▶ [Work required] No line before the one containing "camera: 50 degrees left, 5 degrees down" should appear; that line and all lines after it, through the end of the data, are to be set down exactly.

(Object tracking records)
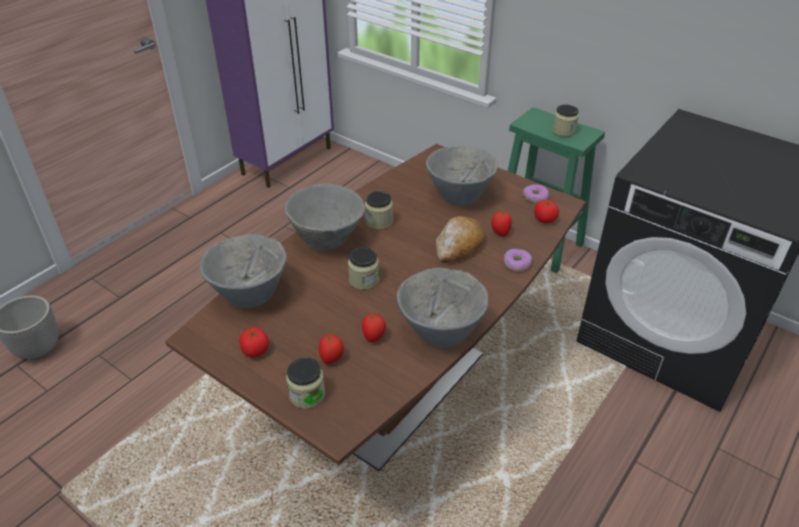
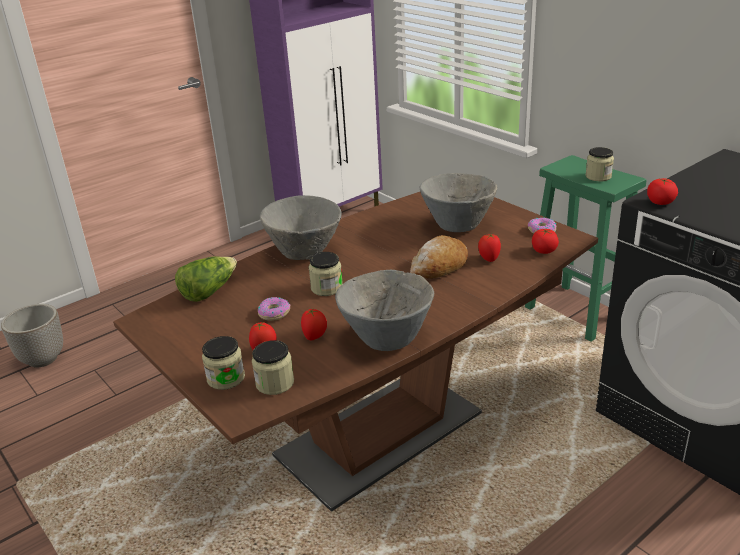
camera: 15 degrees right, 10 degrees down
(249, 295) = (209, 291): grey bowl -> lettuce
(255, 350) = (193, 336): tomato -> tomato (660, 202)
(379, 221) = (364, 241): jar -> jar (275, 383)
(517, 263) = (496, 286): donut -> donut (274, 313)

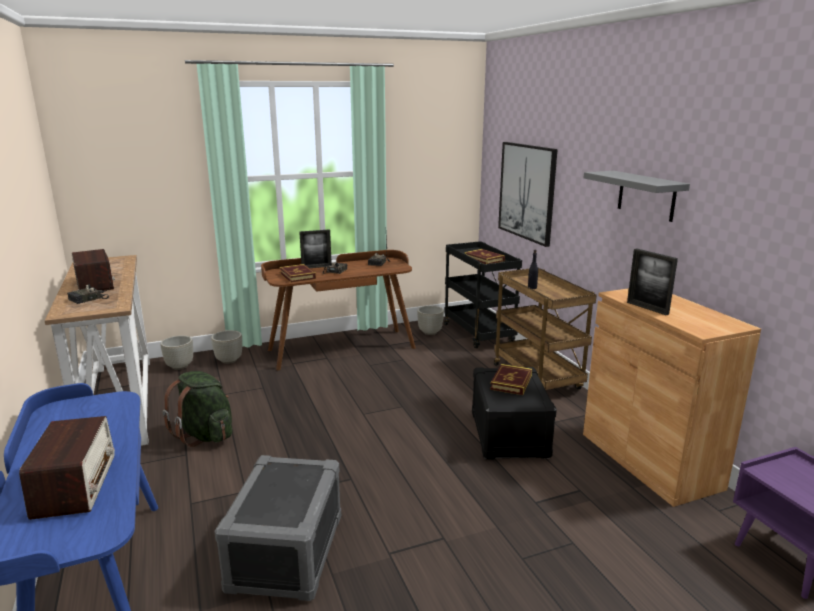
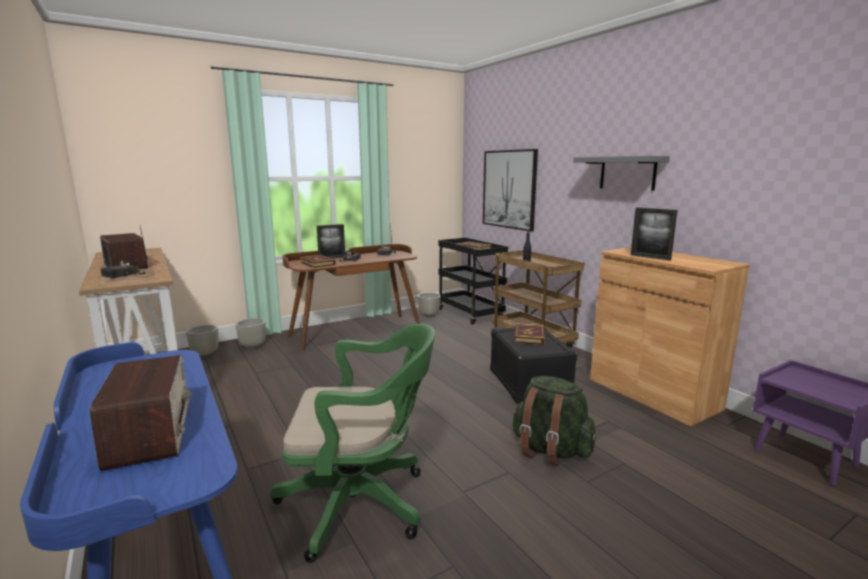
camera: 10 degrees left, 5 degrees down
(205, 435) = (245, 408): green backpack -> green backpack (550, 450)
(287, 552) = (362, 503): grey storage box -> green office chair

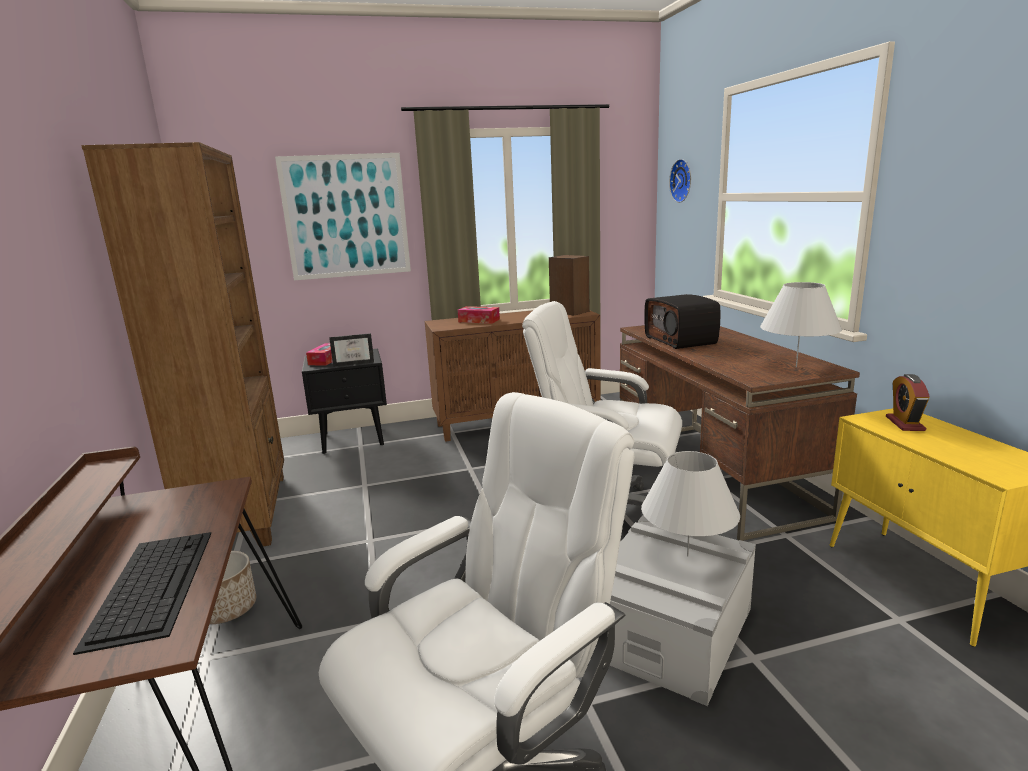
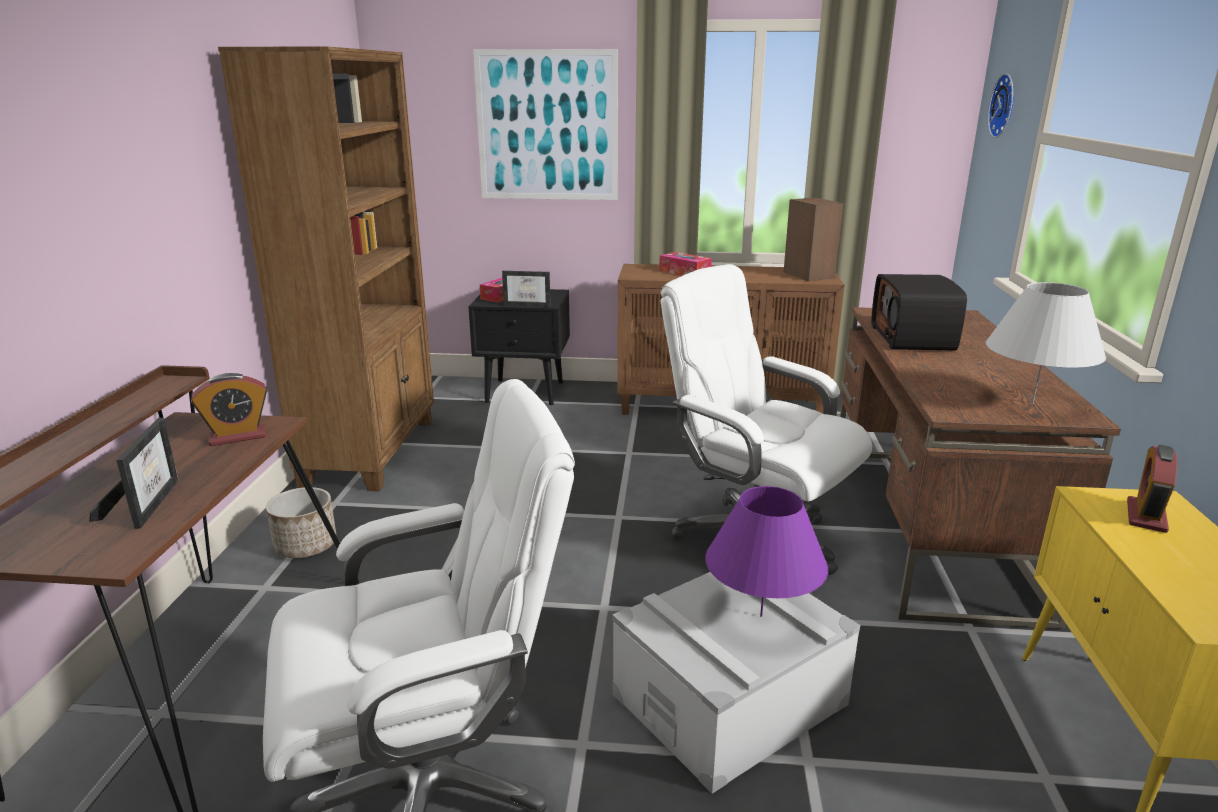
camera: 20 degrees right, 5 degrees up
(152, 584) = (147, 503): keyboard -> picture frame
(195, 505) = (237, 436): none -> alarm clock
(687, 556) = (761, 616): white table lamp -> purple table lamp

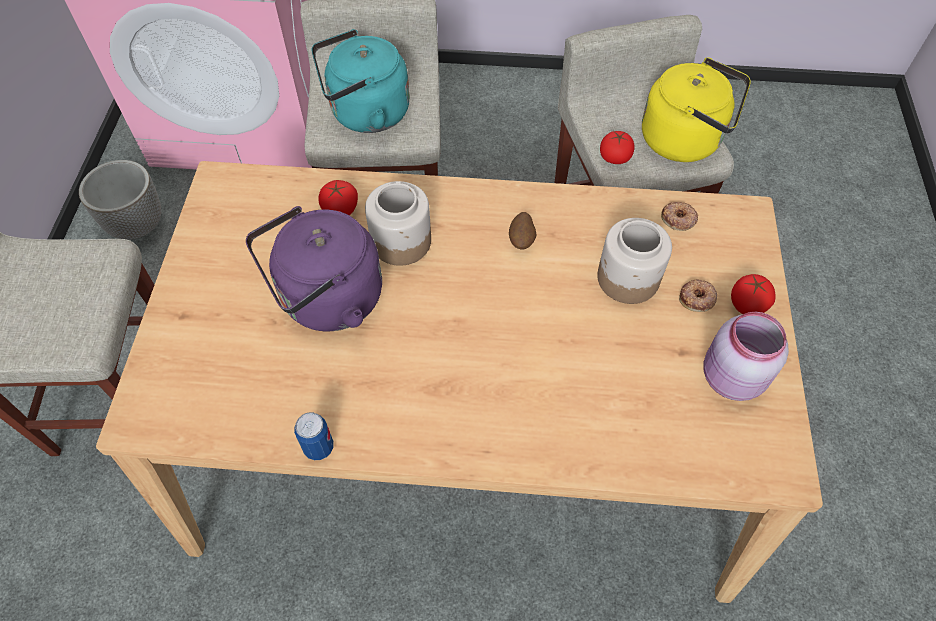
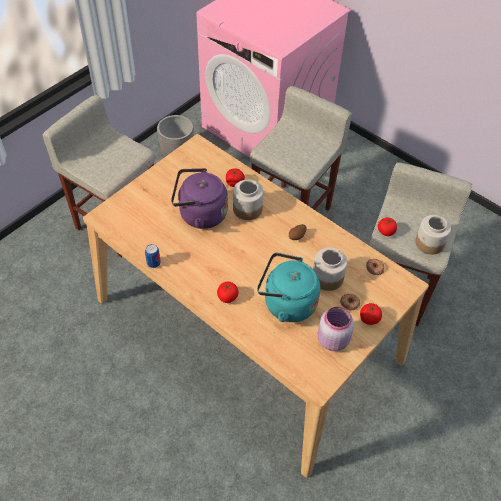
camera: 35 degrees right, 5 degrees down
(365, 114) = (288, 150): turquoise kettle -> turquoise kettle (286, 303)
(505, 420) = (227, 297): none -> tomato
(685, 140) = (429, 243): yellow kettle -> jar

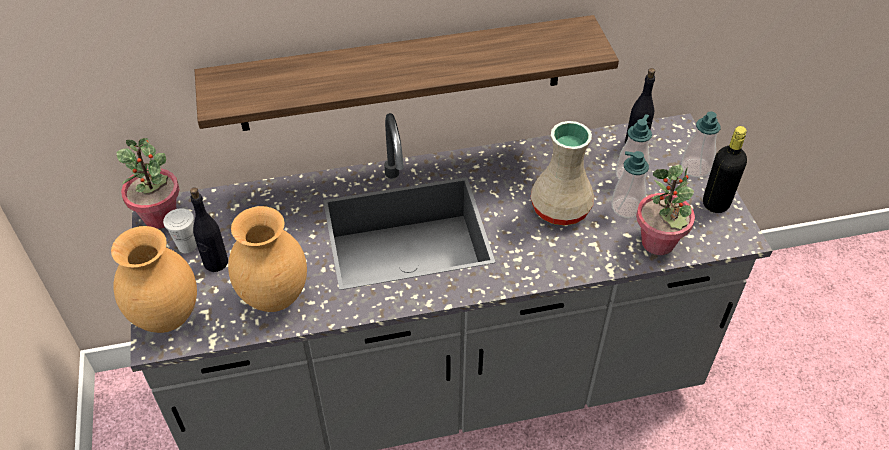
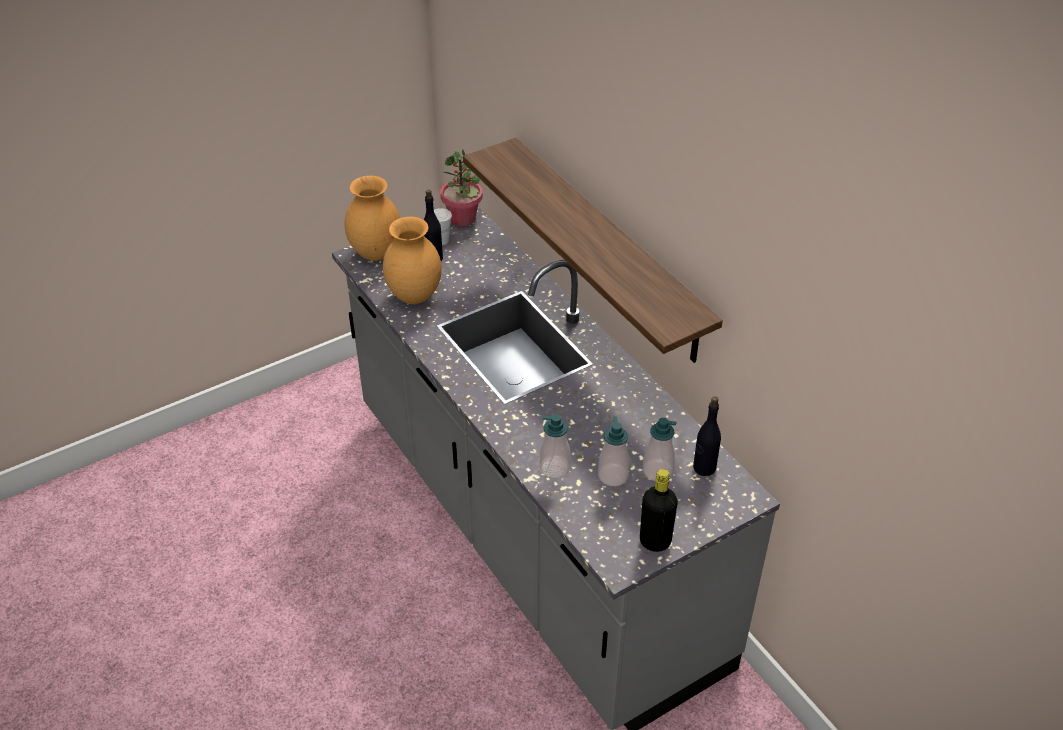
camera: 70 degrees right, 5 degrees down
(561, 209) = (586, 432): beige vase -> none
(658, 243) = (579, 505): potted plant -> none
(695, 168) = (697, 519): soap dispenser -> soap dispenser (554, 467)

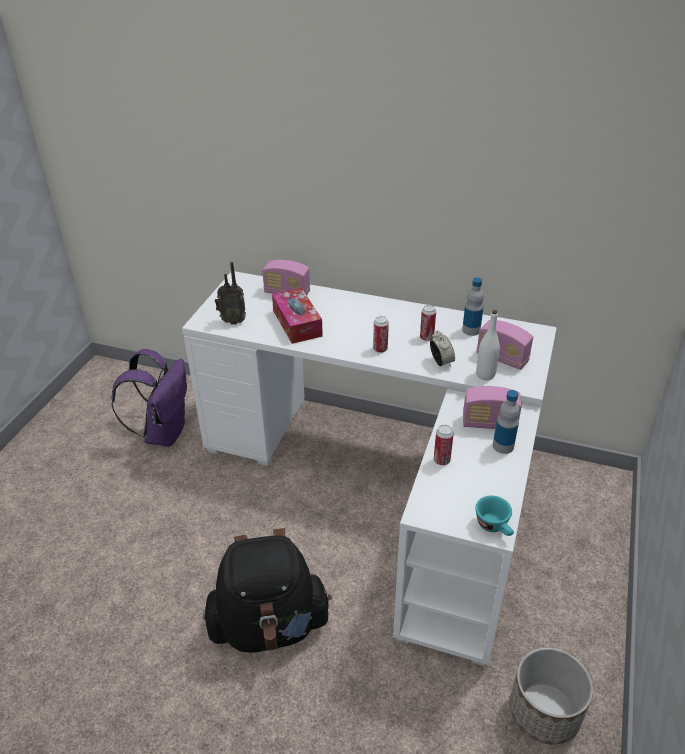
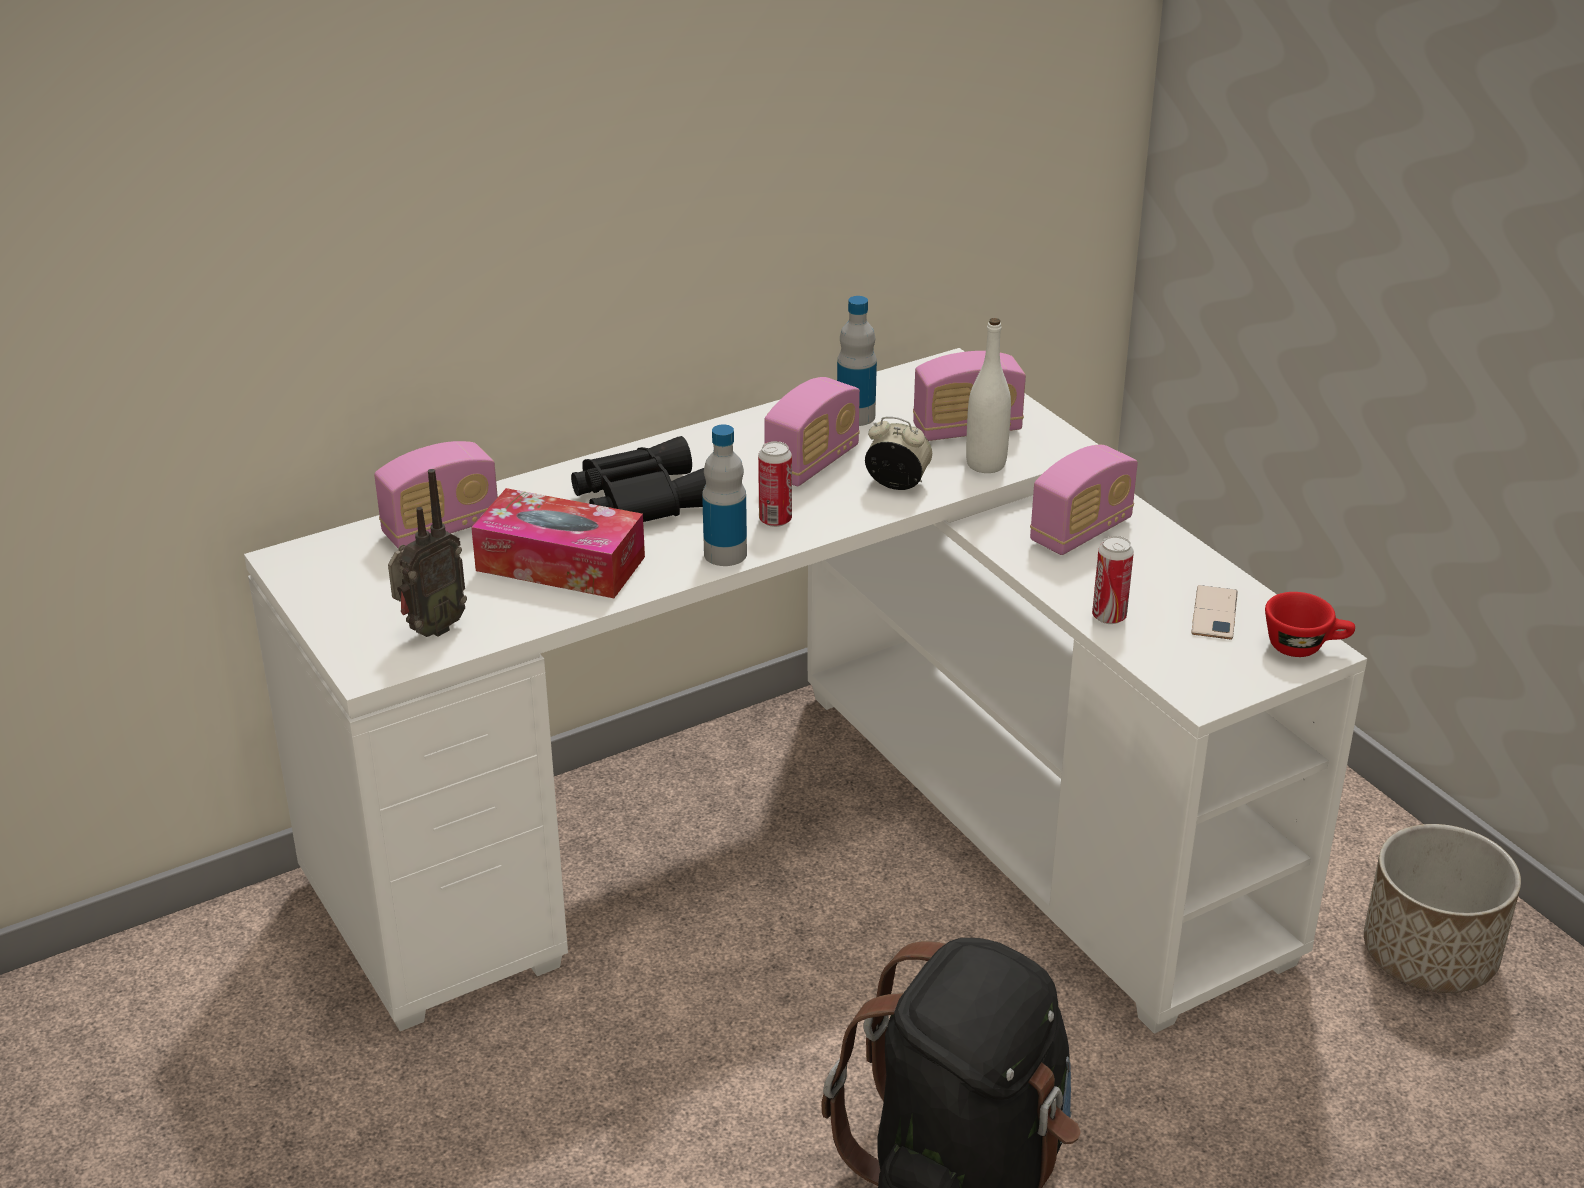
camera: 50 degrees left, 5 degrees down
(164, 432) = (240, 1070): purple backpack -> none
(354, 316) = (639, 498): none -> black binoculars
(426, 337) = (812, 463): can -> radio
(483, 488) = (1214, 613): none -> phone
(495, 527) = (1305, 646): turquoise cup -> red cup
(503, 446) = (1146, 547): bottle -> bottle (725, 554)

▶ [Answer to this exercise]
camera: 50 degrees left, 5 degrees down
(164, 432) = (240, 1070): purple backpack -> none
(354, 316) = (639, 498): none -> black binoculars
(426, 337) = (812, 463): can -> radio
(483, 488) = (1214, 613): none -> phone
(495, 527) = (1305, 646): turquoise cup -> red cup
(503, 446) = (1146, 547): bottle -> bottle (725, 554)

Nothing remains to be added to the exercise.